A settlement reached recently between the insurance industry and the Department of Insurance reverses a 9.4 perent rate increase, bans all further increases into 2011, and requires insurance companies to return $50 million to consumers with interest.

That's $102 in the pocket of an average driver in Durham or $92 for an average driver in Raleigh, according to the department.

Simply put, North Carolinians would not be receiving these rebates if the Commissioner of Insurance was not been willing to spend months fighting the insurance industry on their proposed rate increase in court. If the Commissioner of Insurance was in the pocket of the insurance industry, we likely would not have, what the department calculates to be the fifth-lowest auto insurance rates in the country.

The fact that Commissioner of Insurance Wayne Goodwin ran under our state's Voter-Owned Elections program last year certainly helped ensure that we have an insurance regulatory head who is willing to stand up to one of the most powerful industries in the state . The program allowed Goodwin and his Republican opponent John Odom to raise less than 5 percent of their total campaign money from the insurance and other department-regulated industries. Compare that with the 66 percent of campaign money former Commissioner of Insurance, the late Jim Long, received from the industry in 2004, according to a study done by NC Voters for Clean Elections.

So let's do the math.
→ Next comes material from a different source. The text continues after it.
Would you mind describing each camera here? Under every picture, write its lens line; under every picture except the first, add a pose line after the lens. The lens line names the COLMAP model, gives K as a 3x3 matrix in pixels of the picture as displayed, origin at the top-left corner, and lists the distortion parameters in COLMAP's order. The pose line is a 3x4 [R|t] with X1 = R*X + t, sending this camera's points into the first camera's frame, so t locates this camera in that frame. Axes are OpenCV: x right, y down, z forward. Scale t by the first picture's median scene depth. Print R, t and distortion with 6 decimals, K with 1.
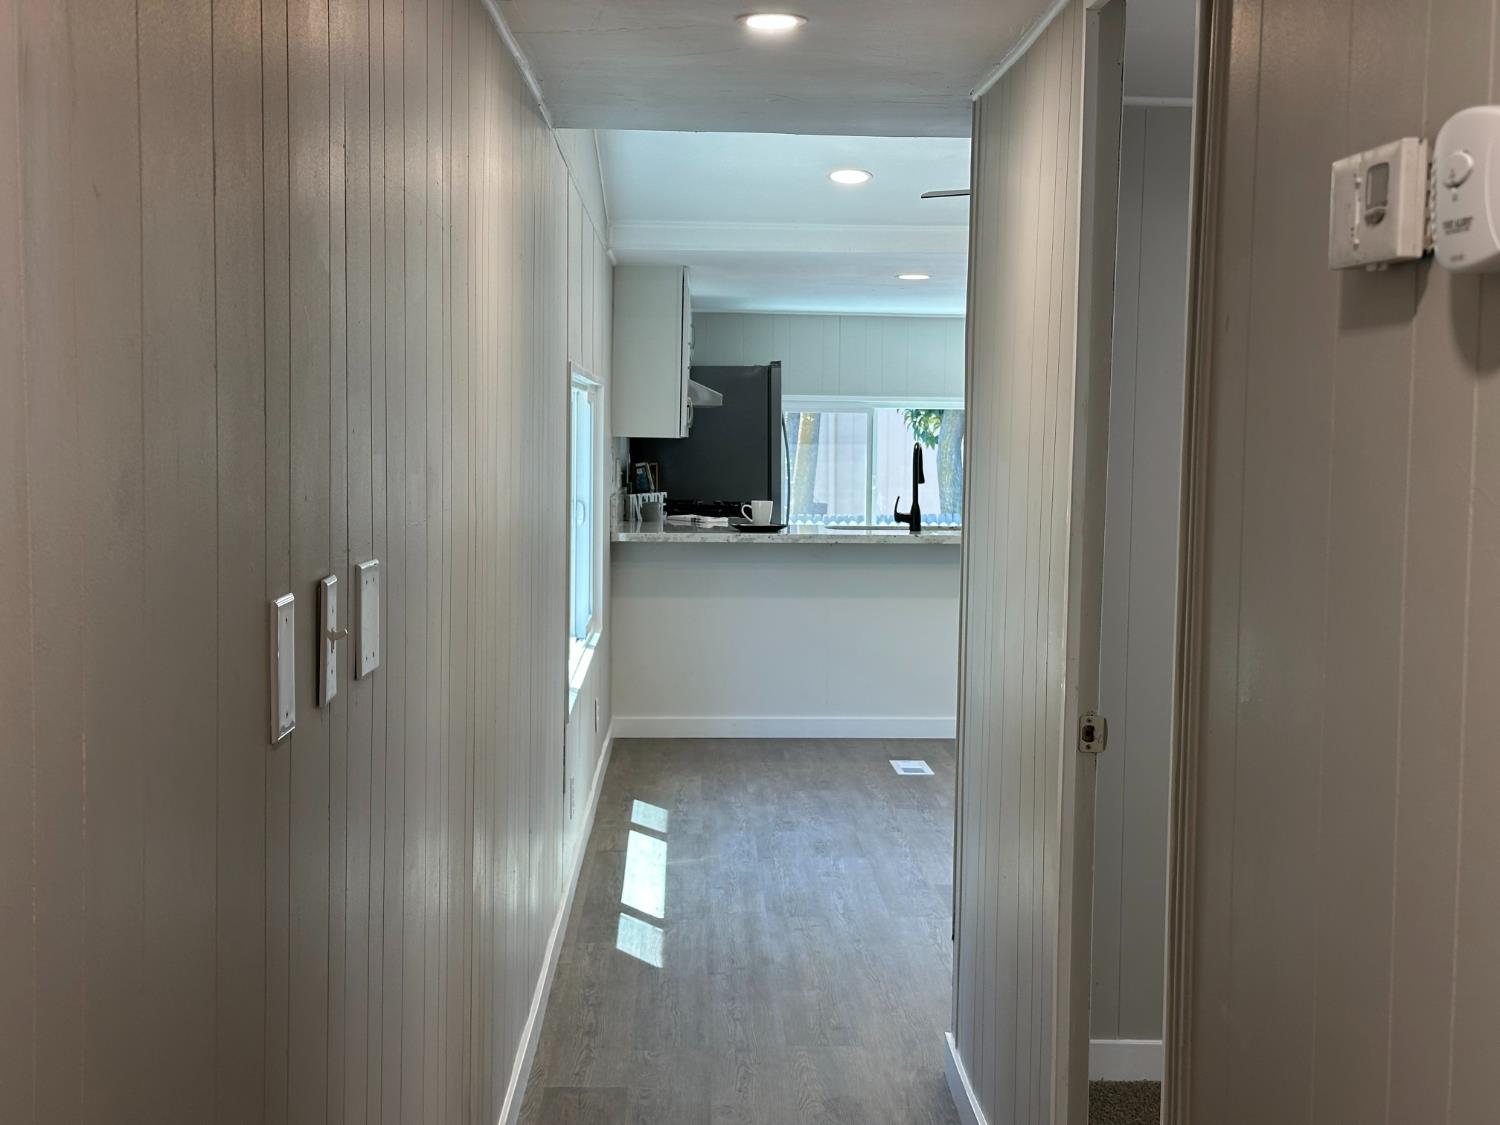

North Carolina consumers will save $50 million in insurance premiums this year, in part, because we have a state insurance commissioner who is not dependent on campaign money from the insurance industry. The program that facilitates this independence costs the taxpayers less than $800,000 per election cycle or $200,000 a year over four years. That's a 25,000 percent return.

Now you might question whether Voter-Owned Elections was really what made the difference. After all, maybe a candidate who had received two-thirds of their money from the industry would have still challenged the proposed insurance hikes, as Jim Long did for many years.

Maybe so, but the question of influence would still remain as long as that official had raised money from the industry. Would the Commissioner have pushed as hard knowing that he/she was going to have to ask for money from these same people two years later? Would he/she have had the same will to strike as good of a bargain? The reality is, raising that much money from a single industry would affect any of us, no matter our intentions.

That's what's so great about Voter-Owned Elections. It makes all of these questions and ambiguities moot. By eliminating the fundraising reliance on the insurance industry North Carolinians don't have to wonder if the industry is using donations to gain undue influence. By taking away the mere possibility that an elected official's conduct could be influenced by campaign donations, we all can have more confidence in government.

Hopefully the General Assembly will take this lesson to heart and pass SB-966: Expanded Voter-Owned Elections. The bill would expand the public financing option to five other Council of State races including Attorney General, State Treasurer, Secretary of State, Commissioner of Insurance, and Commissioner of Agriculture.

Not only would it allow state residents to benefit from better government, but as we have learned, it might also save all of us some hard cash.

Chase Foster is the director of NC Voters for Clean Elections.